Segment Start: Data to process

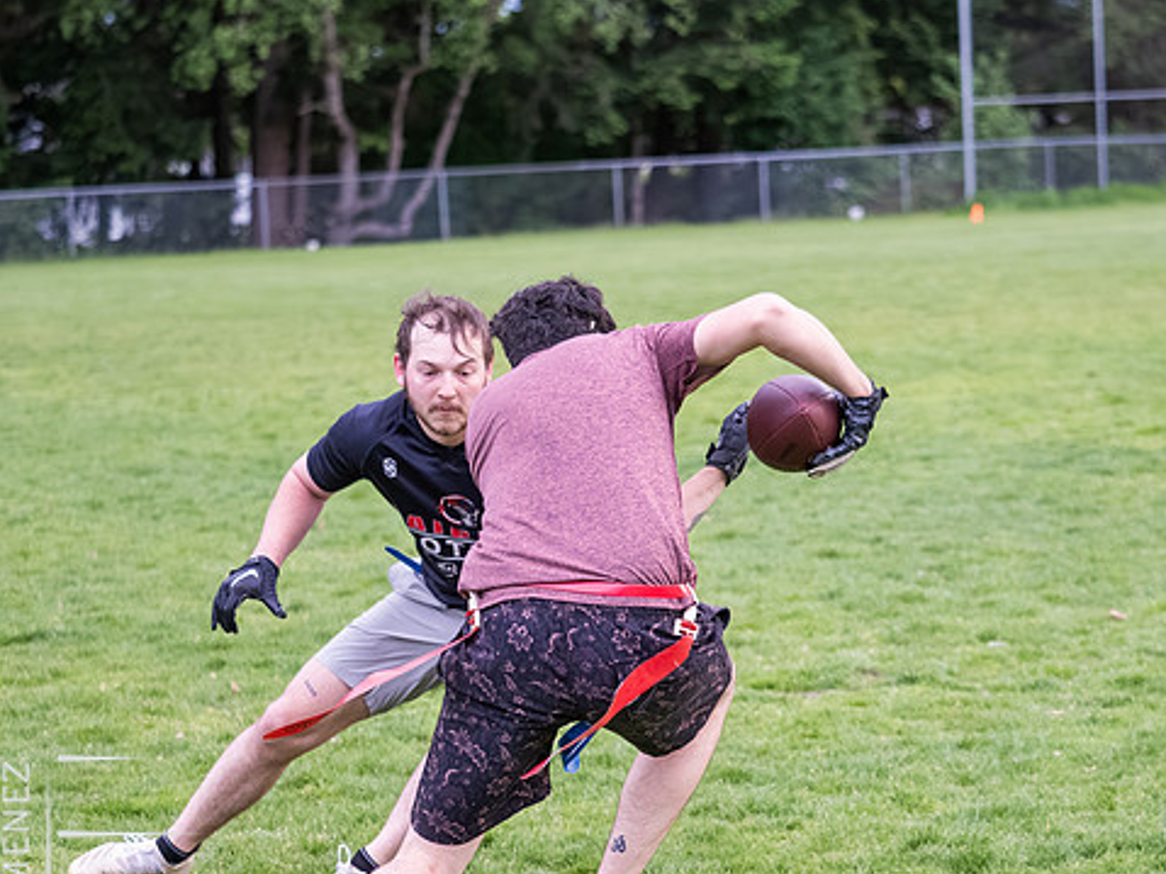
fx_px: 4647
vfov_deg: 10.7
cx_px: 628
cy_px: 491
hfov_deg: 14.3
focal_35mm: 138
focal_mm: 57
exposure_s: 1/1250
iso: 2000
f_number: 2.8
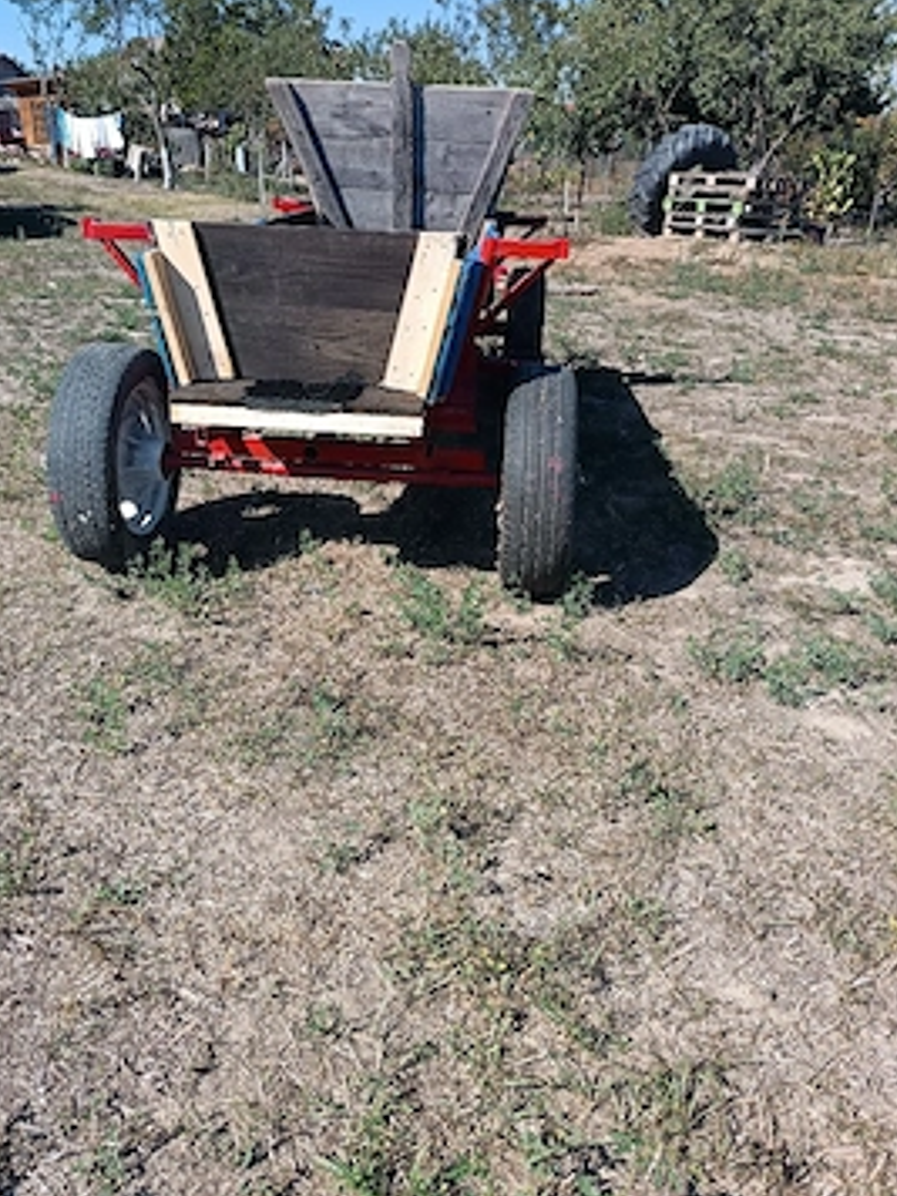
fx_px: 933
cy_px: 548
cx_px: 420
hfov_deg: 51.3
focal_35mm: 27
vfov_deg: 65.2
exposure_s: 1/323
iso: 100
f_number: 1.75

Segment End: Data to process

Work request. Please set down each line of the data above exactly as written, without the pictures.

The completed task.
fx_px: 4647
vfov_deg: 10.7
cx_px: 628
cy_px: 491
hfov_deg: 14.3
focal_35mm: 138
focal_mm: 57
exposure_s: 1/1250
iso: 2000
f_number: 2.8
fx_px: 933
cy_px: 548
cx_px: 420
hfov_deg: 51.3
focal_35mm: 27
vfov_deg: 65.2
exposure_s: 1/323
iso: 100
f_number: 1.75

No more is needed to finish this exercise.